- 抜粋 -
::::

アメリカ金利上げと円高(基軸通貨とは?)1

アメリカ発の金利変動の場合、世界規模で始まるのですから大変な事態です。
ついでに、10年ほど前からこのコラムで書いているように、日本は約20年間以上も最低金利国ですから、実は日本が経済連鎖の頂点に立って久しいのです。
(大きな声では言えませんが,アメリカは実は2位です)頂点の日本が,中国が偉そうなこと言うならば、金利を少し挙げたら、すぐに参ってまう仕組みです。
日本に原爆がなくとも、金利さえ上げれば(表向き威張っていても中国を含めた本来の)弱小国はひとたまりもないことが明らかです。
中国が参ってしまうと影響が大きくて大変だからと、(大き過ぎて潰せないだろうと言う聞き旧した中国の開き直り論で)アメリカが猶予して来たのですが、中国が実力もないのに世界支配意欲を引っ込めないことから、遂に満を持してアメリカは昨年12月に金利引き上げ断行しました・・。
それでも世界に対する影響を考慮して1回に予定どおりに大きく上げずに來年内に4回に分けて行なうと言うものでしたが、それでも中国にとって劇薬のようでした。
中国はすぐに始まったドル流出に耐えきれなくなって、(12月だけで1000億ドル超の流出と言う公式発表・・1説には1900億ドルとも?・・・実態はもっと多いでしょう・・ですから大変です)年明け以降中国発の経済危機が始まりました。
この危機勃発によって・世界中から連鎖的資金流出→アメリカへの資金還流が始まった=ドル高ですが、(ユーロも近日中の金利下げ発表で、ユーロ切り下げが始まっています)日本円だけが逆に円高基調になっています。
この円高とはドルに対する円高ですから、アメリカが金利を上げても元々アメリカより金利の安かった日本の円保有の方がまだ有利であると市場が判断していることを表していますし、危機混乱時の世界の資金の逃げ場として絶大な信用があると評価されていることが分ります。
アメリカの方が日本より信用があれば、(経済状態がよければ・・)日本より元々金利の高かったアメリカに資金が逃げれば安全な上に高い金利をもらえて有利です。

::::

- 元資料 -

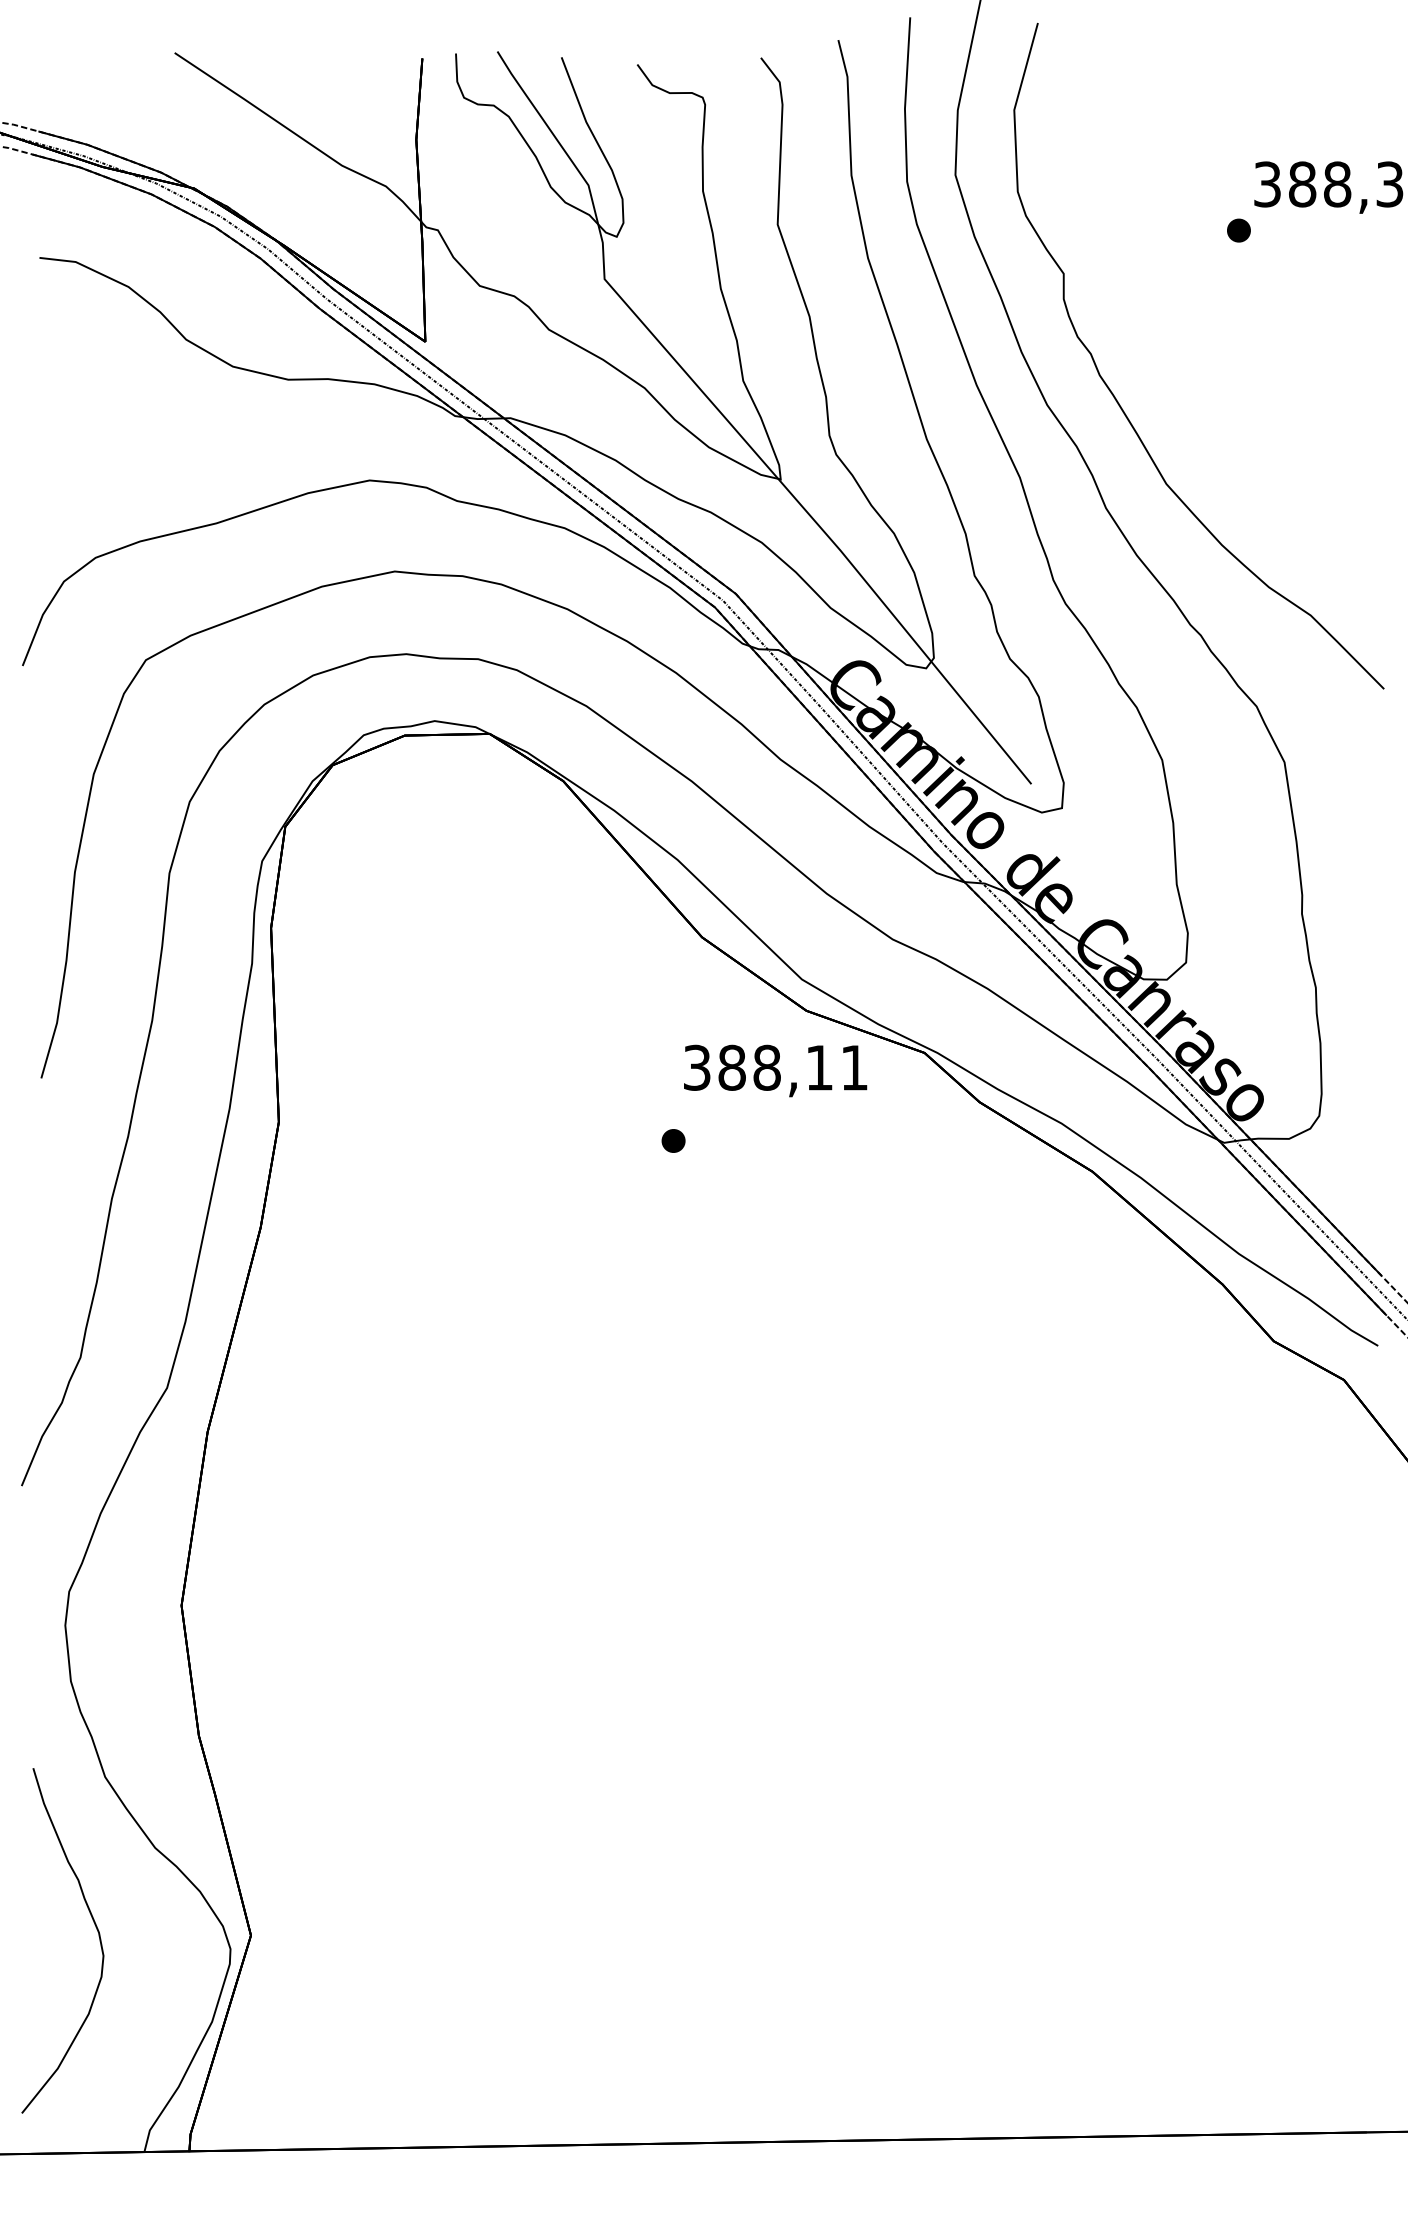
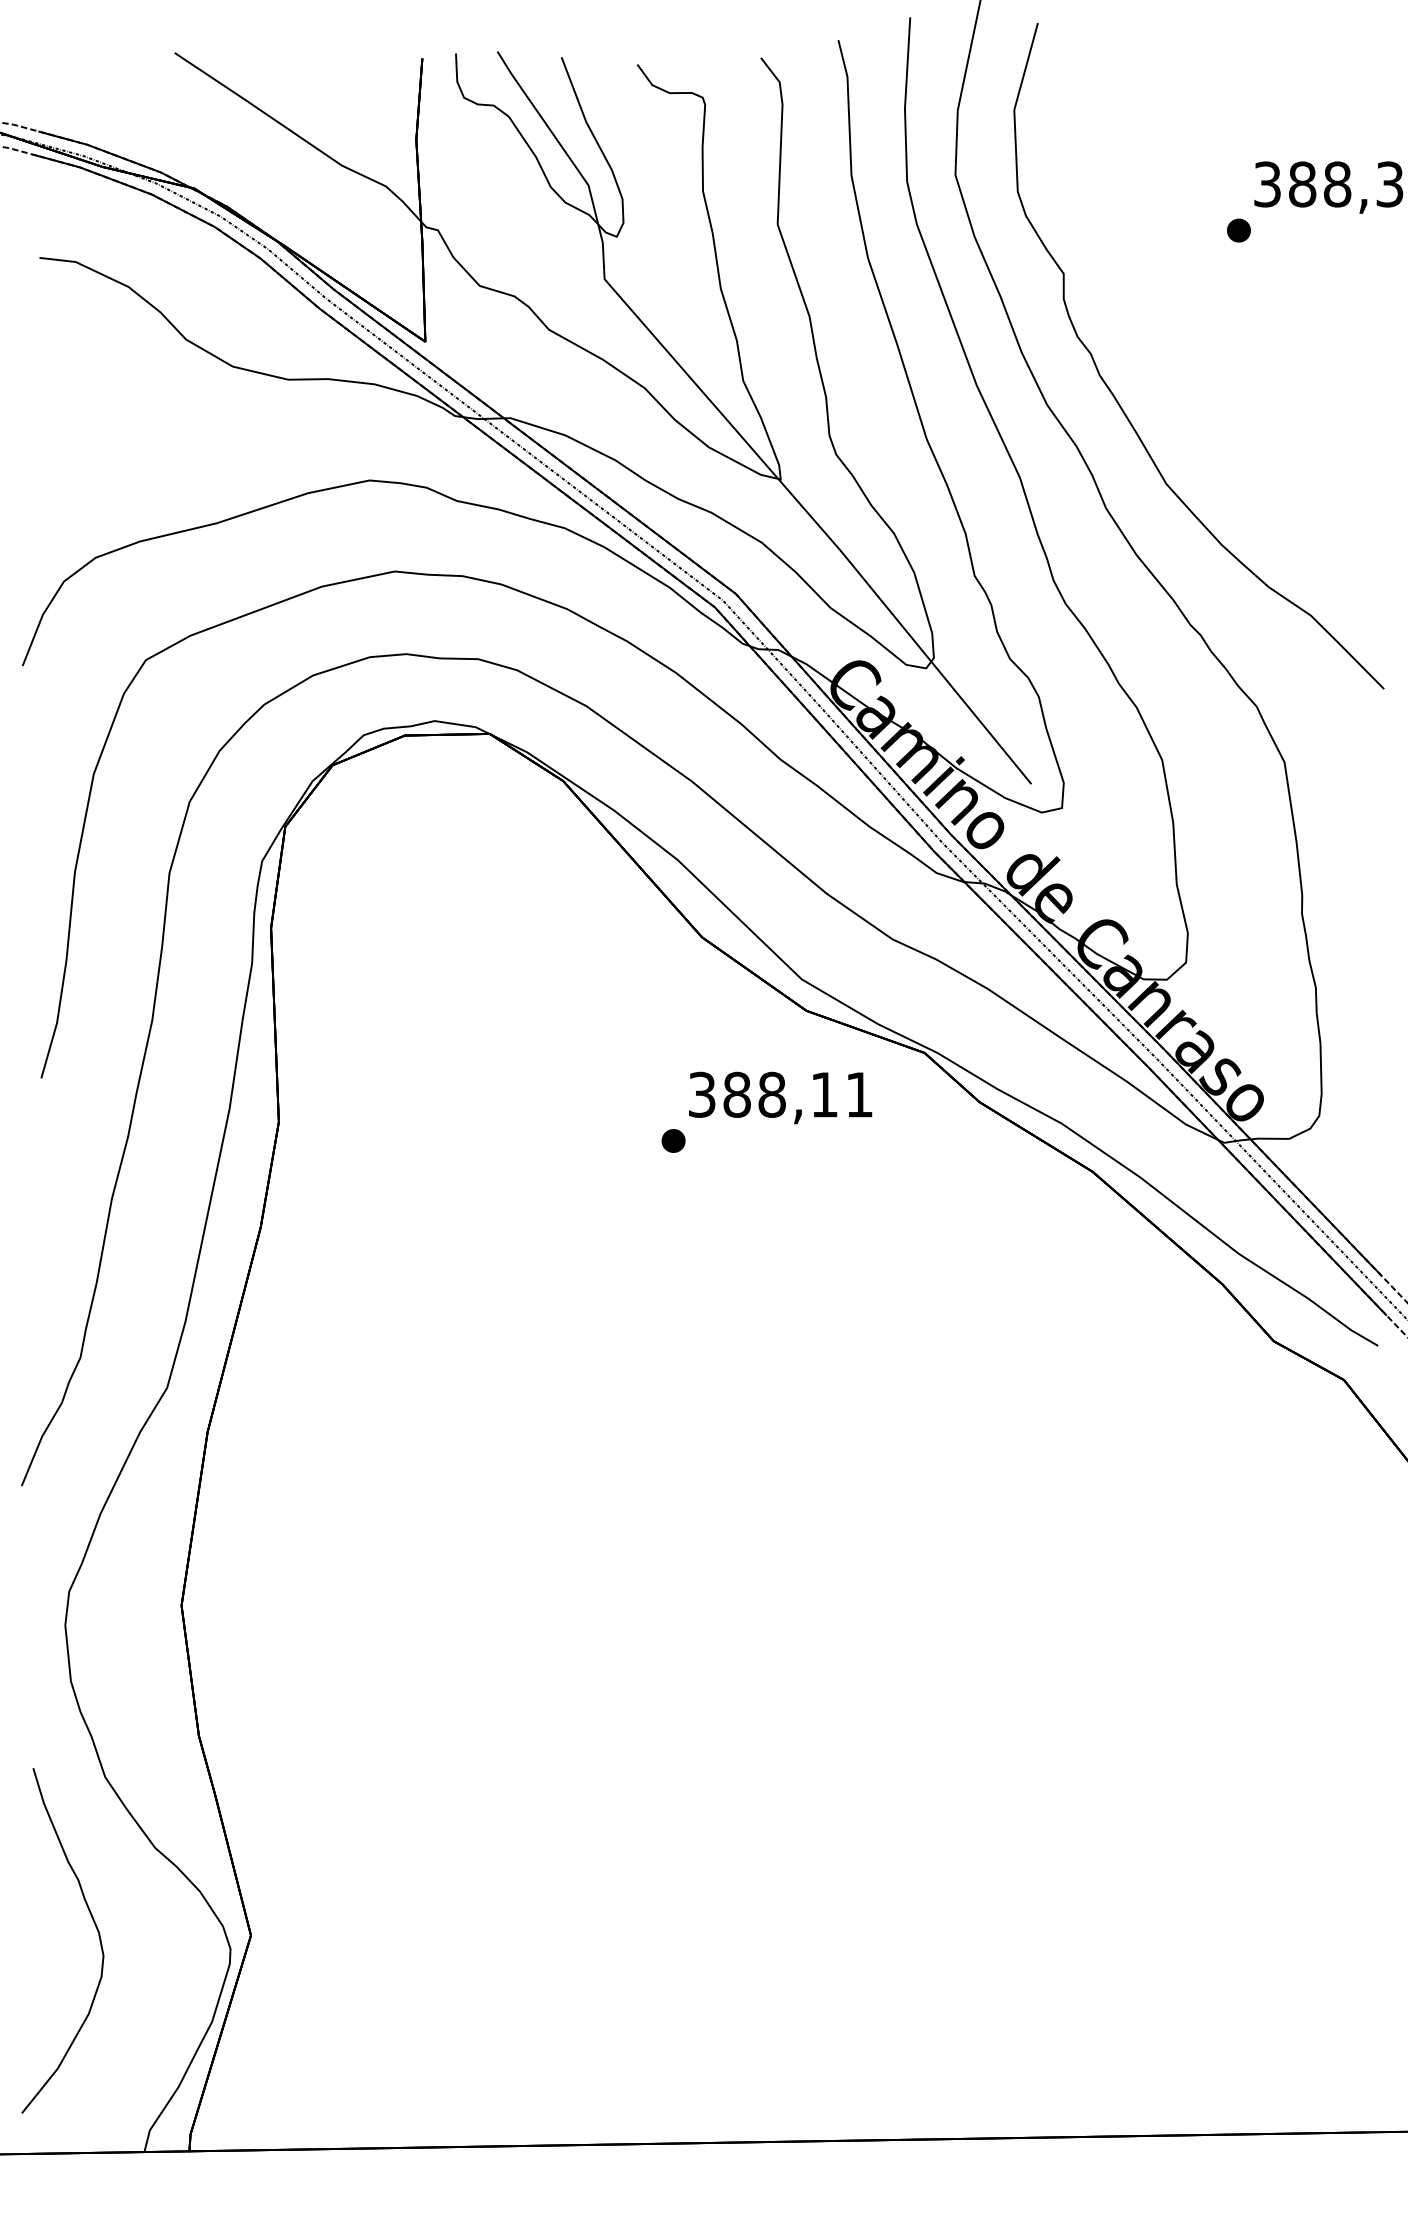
text at (775, 1070) position: (775, 1070) -> (780, 1097)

::::

- 作業一覧 -
A. 抜粋に登場する国名をすべて列挙してください。
B. 抜粋のうち、「(大きな声では言えませんが,アメリカは実」から始まり「価されていることが分ります。」までの範囲を、原文どおりに出力してください。

- 作業別回答 -
A. アメリカ、日本、中国

B.
(大きな声では言えませんが,アメリカは実は2位です)頂点の日本が,中国が偉そうなこと言うならば、金利を少し挙げたら、すぐに参ってまう仕組みです。
日本に原爆がなくとも、金利さえ上げれば(表向き威張っていても中国を含めた本来の)弱小国はひとたまりもないことが明らかです。
中国が参ってしまうと影響が大きくて大変だからと、(大き過ぎて潰せないだろうと言う聞き旧した中国の開き直り論で)アメリカが猶予して来たのですが、中国が実力もないのに世界支配意欲を引っ込めないことから、遂に満を持してアメリカは昨年12月に金利引き上げ断行しました・・。
それでも世界に対する影響を考慮して1回に予定どおりに大きく上げずに來年内に4回に分けて行なうと言うものでしたが、それでも中国にとって劇薬のようでした。
中国はすぐに始まったドル流出に耐えきれなくなって、(12月だけで1000億ドル超の流出と言う公式発表・・1説には1900億ドルとも?・・・実態はもっと多いでしょう・・ですから大変です)年明け以降中国発の経済危機が始まりました。
この危機勃発によって・世界中から連鎖的資金流出→アメリカへの資金還流が始まった=ドル高ですが、(ユーロも近日中の金利下げ発表で、ユーロ切り下げが始まっています)日本円だけが逆に円高基調になっています。
この円高とはドルに対する円高ですから、アメリカが金利を上げても元々アメリカより金利の安かった日本の円保有の方がまだ有利であると市場が判断していることを表していますし、危機混乱時の世界の資金の逃げ場として絶大な信用があると評価されていることが分ります。